_本文抜粋_
====
REPORT

【レポート】MadeinSerigaya パークミュージアムラボ #3 公園を舞台としたアートの可能性〜アートのある公園が創る新たな未来〜

2020.11.17

町⽥駅前から徒歩10分あまり、町⽥市⺠に30年以上に渡って愛され続けている芹ヶ⾕公園の再整備計画が進んでいます。公園全体をみんなの表現や活動の場にしていく「パークミュージアム」をビジョンに掲げ、それを現実化していくために、公園の「使い⼿」である市⺠の⽅々と、「つくり⼿」である⾏政をはじめとした関係者が、⼀緒にアイデアや意⾒を出し合いながら未来の芹ヶ⾕公園をつくっていこうとしています。

▶これまでの市⺠参加イベントの様⼦はこちら

町⽥市が描く「パークミュージアム」のイメージ図。詳細は市のホームページで公開されています。

その共創プラットフォーム「Made in Serigaya」において、8⽉7⽇にオンライン配信としては第3回⽬となるイベントを開催しました。テーマは「公園とアート」。アートというと美術館や劇場を思い浮かべる⼈も多いのではないでしょうか。しかし近年では、公共の場所やまちなかでのアートフェス、アートマーケットなどのイベントも増え、私たちとアートの接点は広がりを⾒せています。

芹ヶ⾕公園の再整備計画においても、公園全体を表現や活動の場として捉え、⼦どもから⼤⼈まで多様な⼈が創造性を発揮して楽しめる場にしていきたいという想いがあります。

今回のイベントでは、アートを介して企業や⾏政・市⺠・まちをつなぐ活動をしているアートメディエーター冠那菜奈(かんむりななな)さん、横浜市で「アートによるまちづくり」を推進するNPO 法⼈ ⻩⾦町エリアマネジメントセンターのキュレーター内海潤也さん、そして町⽥の⽂化発信の場にもなっている「町⽥パリオ」のスタッフ塚原結友さん、町⽥市⽂化振興課の⼤⽵礼奈さんをゲストにお迎えし、さまざまなパブリックアートの事例も伺いながら、公園を舞台にしたアートの可能性をみんなで探求しました。その様⼦をレポートします!


冠那菜奈(かんむりななな)さんは、武蔵野美術⼤学芸術⽂化学科卒業。アートと社会をつなぐ仕事をつくっていこうと志し、「ヒト・モノ・コトをアートでより良い形でつないでいく媒介者=アートメディエーター」として活動中。2019年にクリエイティブユニット「Urban Knit」を⽴ち上げ「⽴⾶パブリックアートアワード2020」を受賞、2020年4⽉にオープンした⽴川GREENSPRINGSにて作品を設置した。http://www.tiarart.com/

まちなかに創造の拠点を。
====
_データ抜粋_

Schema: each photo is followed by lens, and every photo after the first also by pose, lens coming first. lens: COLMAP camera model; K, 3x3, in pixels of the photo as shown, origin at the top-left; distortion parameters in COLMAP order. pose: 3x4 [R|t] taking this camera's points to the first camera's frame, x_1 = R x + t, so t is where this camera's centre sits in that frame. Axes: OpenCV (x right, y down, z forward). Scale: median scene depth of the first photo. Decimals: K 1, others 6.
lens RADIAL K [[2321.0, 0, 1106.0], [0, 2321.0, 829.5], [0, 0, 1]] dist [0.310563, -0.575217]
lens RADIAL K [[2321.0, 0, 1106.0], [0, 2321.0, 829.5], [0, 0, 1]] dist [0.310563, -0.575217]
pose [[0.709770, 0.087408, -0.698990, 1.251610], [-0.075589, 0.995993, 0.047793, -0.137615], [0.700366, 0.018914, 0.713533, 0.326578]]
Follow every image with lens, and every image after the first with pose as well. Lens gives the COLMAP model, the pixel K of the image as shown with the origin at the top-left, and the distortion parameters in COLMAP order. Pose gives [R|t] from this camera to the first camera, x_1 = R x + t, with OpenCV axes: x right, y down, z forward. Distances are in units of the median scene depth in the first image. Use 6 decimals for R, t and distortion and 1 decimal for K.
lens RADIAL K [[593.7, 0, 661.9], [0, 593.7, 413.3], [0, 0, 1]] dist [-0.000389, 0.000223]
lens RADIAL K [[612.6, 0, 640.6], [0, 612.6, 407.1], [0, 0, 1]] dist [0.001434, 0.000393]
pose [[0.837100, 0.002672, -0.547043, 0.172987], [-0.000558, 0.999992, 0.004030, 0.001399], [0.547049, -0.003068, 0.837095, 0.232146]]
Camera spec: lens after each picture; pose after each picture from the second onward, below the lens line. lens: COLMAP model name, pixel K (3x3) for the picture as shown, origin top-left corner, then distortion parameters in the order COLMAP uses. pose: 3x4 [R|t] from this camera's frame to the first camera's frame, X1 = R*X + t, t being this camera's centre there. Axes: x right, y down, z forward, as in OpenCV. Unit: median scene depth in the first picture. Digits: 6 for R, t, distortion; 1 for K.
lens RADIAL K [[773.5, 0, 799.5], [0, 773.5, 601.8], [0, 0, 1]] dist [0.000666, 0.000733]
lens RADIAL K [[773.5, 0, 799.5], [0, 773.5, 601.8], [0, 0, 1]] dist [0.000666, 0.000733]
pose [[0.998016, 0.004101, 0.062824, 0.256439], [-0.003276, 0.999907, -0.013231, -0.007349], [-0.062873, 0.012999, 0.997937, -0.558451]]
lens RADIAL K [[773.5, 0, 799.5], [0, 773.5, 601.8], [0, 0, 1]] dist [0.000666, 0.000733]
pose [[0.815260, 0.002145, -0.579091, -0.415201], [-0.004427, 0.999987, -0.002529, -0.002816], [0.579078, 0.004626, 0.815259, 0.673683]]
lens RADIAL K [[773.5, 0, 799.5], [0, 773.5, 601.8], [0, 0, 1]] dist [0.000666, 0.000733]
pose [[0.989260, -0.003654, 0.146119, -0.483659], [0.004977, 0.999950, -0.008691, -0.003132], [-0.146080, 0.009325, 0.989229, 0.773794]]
====
_取り組む課題_
芹ヶ谷公園とアートをテーマにしたイベントのレポートを、最後の文の続きから再開して書き進めてください。 このデータは参照する必要がありません。

_解答_
としまアートステーション構想イベントではまず、冠さんがこれまでに携わったさまざまなパブリックアートに関する事例の中から、東京都豊島区で⾏われたプロジェクト「としまアートステーション構想」について紹介していただきました。


としまアートステーション構想 」は2012年〜2017年に渡って東京都豊島区で推進された、市⺠参加型のアートプロジェクト。資料提供:冠那菜奈さん

「としまアートステーション構想」とは、アートを⽣み出す⼩さな拠点「アートステーション」をまちなかにつくり、さまざまな⼈々が地域資源を活⽤して主体的にアート活動を展開することを⽬指したプロジェクトです。

冠さん「このプロジェクトで重要視したのは、まちを構成するいろんな⼈たちが⾃発的にアートや、何かの営みを⽣み出すようになることです。アートステーションはそのための起点。私たちは、⾃らやりたいことに向かって動く、⾃ずと転がる⼈を『オノコラー』と名付け、そういう⼈がこのプロジェクトを通じて増えていくことを⼤切にしました」

資料提供:冠那菜奈さん

プロジェクトの中では「アートステーションZ・Y・X」という3つの試みを中⼼に、市⺠が参加してさまざまなアート活動が繰り広げられました。

1つ⽬の試みでは、豊島区雑司ヶ⾕にあった区の遊休施設を活⽤した「アートステーションZ」で、 EAT&ART TARO さんをはじめとする多彩なアーティストが地域住⺠とワークショップを⾏ったり、カフェを開いたりして、たくさんの出会いが⽣まれました。

次のステップでは、⺠間が持っている場所をアートステーションにするチャレンジとして、豊島区で活動しているクリエイティブユニット「⼭⽥⼭本」と⼀緒に⽊賃アパート⼭⽥荘の中に「アートステーションY」を整備。アーティストの中崎透さんをはじめとしたさまざまなメンバーが住むアーティスト・イン・レジデンスとして活⽤しながら、そのメンバーや市⺠たちが⼀緒にまち歩きをして地域の中で作品の展⽰会場になりそうな場所を発掘し、誰でも無償・無審査で出展や鑑賞ができるアンデパンダン展を公園で開催したりしました。


資料提供:冠那菜奈さん

さらに「アートステーションX」では、「X」を何かと何かを掛け合わせる記号に⾒⽴て、豊島区のいろんな場所にアートステーションをつくろうというコンセプトで、公⺠館や介護福祉施設、タワーマンションなど多様なスポットでアートに触れ合える機会を⽣み出しました。この時は豊島区役所の中に「アートステーション構想推進課パフォーマンス窓⼝」という架空の課もつくり、⾃分で何かやってみたい市⺠がいつでも説明を受けたり、アートステーションを体験できるようにしました。
資料提供:冠那菜奈さん

これらのユニークな活動は、最後に報告書ではなく「カードゲーム」としてまとめられ、誰もが楽しく「アートステーション」のつくり⽅や活動のヒントが得られるように⼯夫されています。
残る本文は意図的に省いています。